[Opening Source passage section]

If the terms of an option so permit, or the Committee so provides, an 
optionee may select to pay all or part of the option exercise price by having 
the Company withhold from the shares of Stock that would otherwise be issued 
upon exercise that number shares of Stock having a Fair Market Value equal to 
the aggregate option exercise price for the shares with respect to which such 
election is made.  No shares of Stock shall be issued until full payment 
therefore has been made.  An optionee shall generally have the rights to 
dividends and other rights of a shareholder with respect to shares subject to 
the option when the optionee has given written notice of exercise, has paid 
in full for such shares, and, if requested, has given the representation 
described in paragraph (a) of Section 9.

     (e)  NON-TRANSFERABILITY OF OPTIONS.  No Stock Option shall be 
transferable by the optionee otherwise than by will or by the laws of descent 
and distribution, and all Stock Options shall be exercisable, during the 
optionee's lifetime, only by the optionee.

[Closing Source passage section]

◆ Problems to solve ◆
1/ According to the stock option passage, how may an optionee transfer a Stock Option?
2/ Continue the stock option passage from its last sentence.
The items have nothing to do with this.

[Opening Record excerpts section]

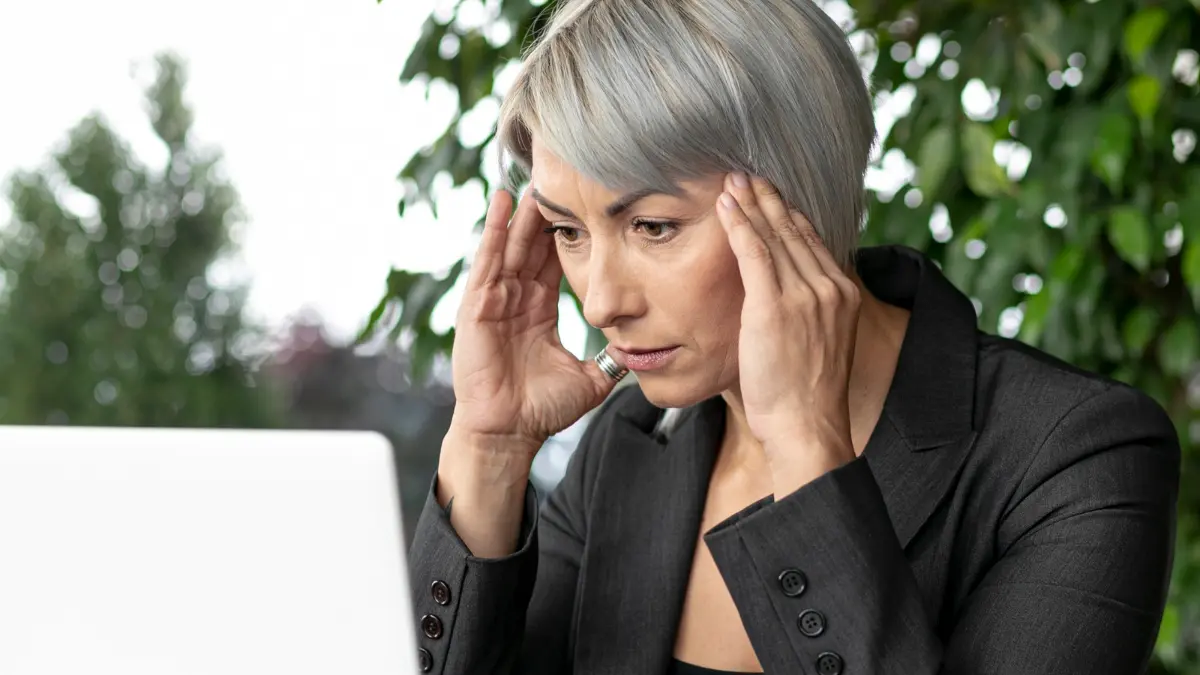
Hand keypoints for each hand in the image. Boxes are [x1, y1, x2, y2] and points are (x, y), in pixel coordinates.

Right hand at [447, 188, 622, 460]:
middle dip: (545, 213)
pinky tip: (501, 202)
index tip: (586, 202)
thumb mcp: (590, 376)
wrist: (510, 433)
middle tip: (561, 175)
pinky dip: (494, 231)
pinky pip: (487, 262)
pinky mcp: (476, 307)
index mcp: (539, 310)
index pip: (555, 260)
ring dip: (521, 214)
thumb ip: (613, 359)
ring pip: (511, 247)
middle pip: (532, 245)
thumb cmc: (542, 408)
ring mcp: (493, 301)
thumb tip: (646, 349)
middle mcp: (516, 299)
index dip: (569, 232)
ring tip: (533, 179)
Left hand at [715, 173, 860, 470]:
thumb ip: (809, 315)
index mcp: (842, 295)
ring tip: (732, 182)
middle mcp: (828, 288)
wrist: (808, 427)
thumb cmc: (806, 397)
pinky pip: (754, 254)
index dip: (789, 215)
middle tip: (748, 175)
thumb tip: (787, 303)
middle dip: (768, 200)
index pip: (812, 242)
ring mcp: (804, 296)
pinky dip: (739, 225)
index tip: (772, 196)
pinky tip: (726, 206)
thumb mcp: (820, 346)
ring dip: (751, 204)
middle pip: (794, 231)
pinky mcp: (774, 307)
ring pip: (773, 236)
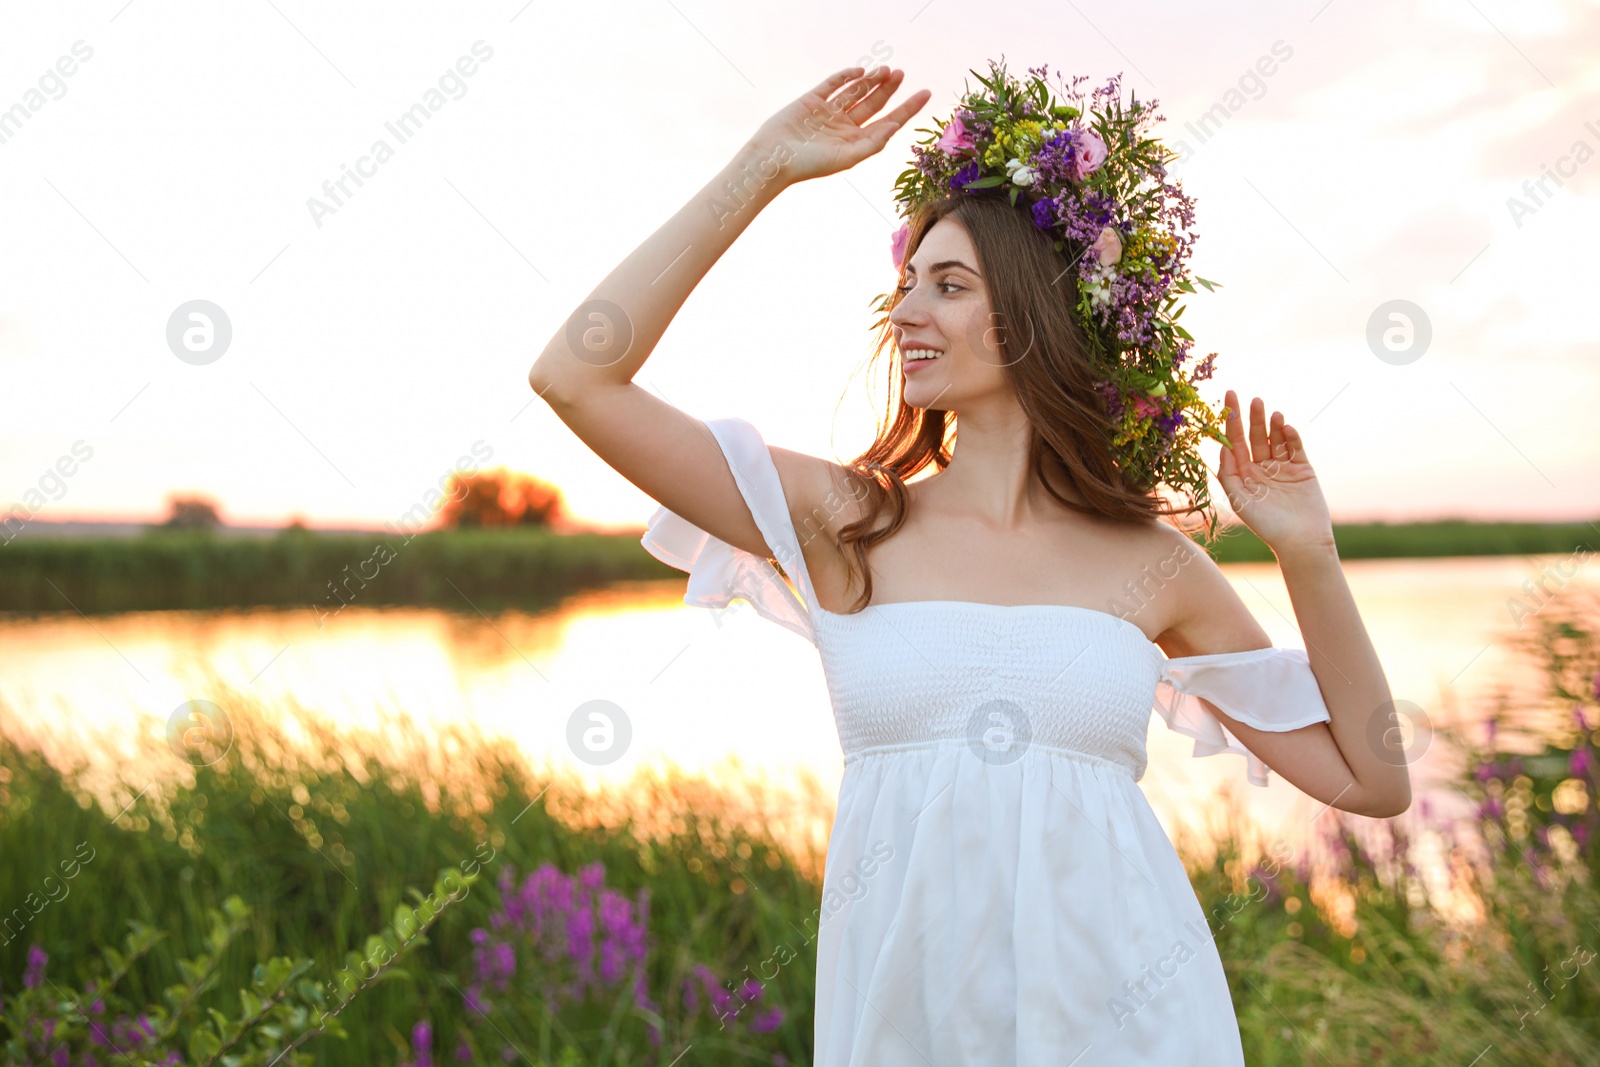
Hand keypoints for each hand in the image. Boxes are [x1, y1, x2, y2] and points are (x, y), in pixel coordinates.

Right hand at [746, 65, 929, 187]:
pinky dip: (846, 76)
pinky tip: (860, 71)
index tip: (926, 93)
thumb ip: (871, 143)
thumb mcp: (846, 158)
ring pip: (856, 91)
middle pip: (874, 103)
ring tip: (886, 70)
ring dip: (871, 80)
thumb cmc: (810, 165)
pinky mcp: (812, 100)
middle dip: (889, 89)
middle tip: (901, 73)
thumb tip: (894, 126)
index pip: (888, 122)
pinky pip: (833, 84)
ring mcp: (828, 111)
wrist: (774, 157)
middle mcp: (845, 126)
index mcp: (856, 142)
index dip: (907, 108)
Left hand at [1216, 390, 1334, 553]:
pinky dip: (1291, 436)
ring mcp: (1283, 467)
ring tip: (1272, 413)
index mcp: (1243, 473)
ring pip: (1276, 439)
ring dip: (1273, 425)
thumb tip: (1222, 447)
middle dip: (1253, 418)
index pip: (1235, 441)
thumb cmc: (1266, 525)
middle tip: (1253, 400)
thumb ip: (1229, 474)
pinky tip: (1286, 428)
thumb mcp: (1240, 500)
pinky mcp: (1303, 469)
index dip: (1231, 420)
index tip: (1228, 399)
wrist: (1300, 540)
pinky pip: (1295, 447)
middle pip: (1255, 436)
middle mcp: (1261, 467)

[Closing Record excerpts section]

◆ Answers by item ◆
1/ Only by will or by the laws of descent and distribution.

2/
     (f)  TERMINATION BY DEATH.  If an optionee's employment by the Company 
and any Subsidiary or Parent Corporation terminates by reason of death, the 
Stock Option may thereafter be immediately exercised, to the extent then 
exercisable (or on such accelerated basis as the Committee shall determine at 
or after grant), by the legal representative of the estate or by the legatee 
of the optionee under the will of the optionee, for a period of two years (or 
such shorter period as the Committee shall specify at grant) from the date of 
such death or until the expiration of the stated term of the option, 
whichever period is shorter.

     (g)  TERMINATION BY REASON OF DISABILITY.  If an optionee's employment 
by the Company and any Subsidiary or Parent Corporation terminates by reason 
of Disability, any Stock Option held by such optionee may thereafter be 
exercised, to the extent it was exercisable at the time of termination due to 
Disability (or on such accelerated basis as the Committee shall determine at 
or after grant), but may not be exercised after two years (or such shorter 
period as the Committee shall specify at grant) from the date of such 
termination of employment or the expiration of the stated term of the option, 
whichever period is the shorter.  In the event of termination of employment 
by reason of Disability, if an Incentive Stock Option is exercised after the 
expiration



of the exercise periods that apply for purposes of Section 422 of 
the Code, the option will thereafter be treated as a Non-Qualified Stock 
Option.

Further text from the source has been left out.